Alexander Coggin on creating his own queer archive

Known for his characterful, intensely lit photographs, Alexander Coggin talks to us about how branching out into filmmaking prompted him to reevaluate his longest-running body of work: a 15-year collection of images of his partner, where very little is off limits

The first thing you should know about Mike, Alexander Coggin’s body of work based around his partner, is that it’s a misnomer. “My spouse’s name is actually Michael,” the London-based photographer explains. Mike, it turns out, is a nickname that Michael hates. Nonetheless, it’s the title Coggin has given to the substantial collection of photographs taken over the past 15 years of their relationship, spanning multiple continents, degrees, jobs, and a pandemic. It’s a significant body of work that was hiding in plain sight.

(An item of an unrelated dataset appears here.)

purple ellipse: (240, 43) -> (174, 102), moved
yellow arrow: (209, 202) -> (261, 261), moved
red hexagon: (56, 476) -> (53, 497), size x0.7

He and Michael met on the theatre programme at university in Boston, where Coggin learnt the ropes of how to write, direct, and star in theatre. By the time they were living in Chicago, Coggin working in a call centre, he began to miss his theatre practice. “That creativity was just so contingent upon other actors and a director and a production and all of that. It actually takes such a village to make a piece of theatre. It’s not something you can do as a solo practice. It’s quite a relational form.”

So when Michael bought him a camera for Christmas, it struck a chord. “With theatre-making, you put a show together in a room, the show runs from eight to ten, and then it’s over. It disappears, and it’s in the ether forever, and it only exists in the memories of the people that were in the room when it happened. And photography is the exact opposite. Photography is like a moment in time that’s less than a second that’s put in between four corners of a frame and immortalised forever.”